3 min Analytics

SAS introduces custom AI Agents: from factory floor to finance

SAS introduces custom AI Agents: from factory floor to finance

At its annual SAS Innovate conference, SAS is presenting a series of new AI agents and industry accelerators. The flagship product is the SAS Supply Chain Agent, which continuously automates supply and operations planning.

Most organizations perform supply and operations planning (S&OP) at most once a month. It is a labor-intensive process in which employees from multiple departments spend days working in spreadsheets to plan inventory management for the next six to twelve months. SAS wants to break that pattern.
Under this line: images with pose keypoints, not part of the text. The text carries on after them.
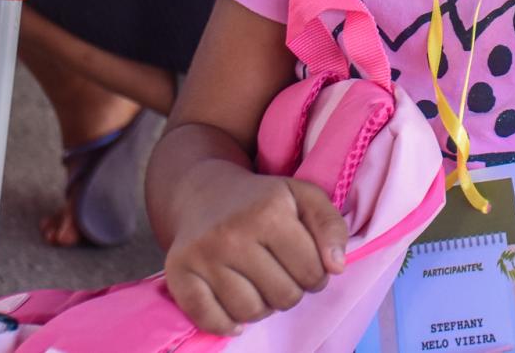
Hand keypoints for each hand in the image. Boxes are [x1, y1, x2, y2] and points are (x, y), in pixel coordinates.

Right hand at [165, 170, 347, 334]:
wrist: (204, 191)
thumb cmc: (261, 199)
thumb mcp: (303, 197)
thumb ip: (331, 226)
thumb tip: (336, 268)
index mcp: (269, 212)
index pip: (312, 272)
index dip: (316, 273)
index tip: (303, 262)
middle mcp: (232, 234)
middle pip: (283, 296)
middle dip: (291, 290)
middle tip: (281, 273)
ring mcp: (202, 255)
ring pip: (249, 312)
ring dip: (262, 307)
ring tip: (259, 285)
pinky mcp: (178, 273)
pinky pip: (209, 320)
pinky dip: (226, 324)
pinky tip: (235, 310)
At SAS Innovate, the company’s annual data and AI conference, SAS announced the SAS Supply Chain Agent. The agent is available in private preview and will soon roll out to enterprises worldwide. It is one of the new additions to the portfolio of industry accelerators that SAS is funding through its previously announced $1 billion investment in industry-specific AI solutions.

Continuous planning instead of once a month

The SAS Supply Chain Agent continuously works to balance demand, supply, and operations. Users can simulate scenarios—such as a 15 percent drop in demand—and receive step-by-step explanations of how the agent arrives at its recommendations. This makes the system transparent. Through a chat interface, employees can ask questions and investigate bottlenecks at any time, even outside the normal planning period.

Last year at Innovate, the company launched a series of ready-to-use industry models, including ones for supply chain optimization, fraud detection, and the public sector.

More than supply chain: fraud, security, and digital twins

In addition to the Supply Chain Agent, SAS is showcasing a broader portfolio. Digital twin technology, which recreates industrial environments in Epic Games’ Unreal Engine, was presented at SAS Innovate 2025. A medical device manufacturer is now using the technology to identify and resolve bottlenecks in the sterilization process.

SAS Worker Safety combines digital twins, synthetic data, and computer vision to monitor worker safety. Once trained, the models are deployed on camera systems within factories to provide real-time alerts when protective equipment is worn incorrectly.

For the financial sector, SAS Fraud Decisioning for Payments offers real-time fraud detection. The models are trained on data from major international financial institutions, covering a wide range of fraud types, including credit card, ATM, and digital wallet fraud.

“When organizations are left stitching together ad-hoc AI frameworks and experiments, they often fail to achieve the competitive edge they’re looking for when they invest in AI,” says Manisha Khanna, Global Market Strategy Lead for Applied AI at SAS. The company positions its industry accelerators as an alternative: production-ready agents and models that work on data customers already have in-house.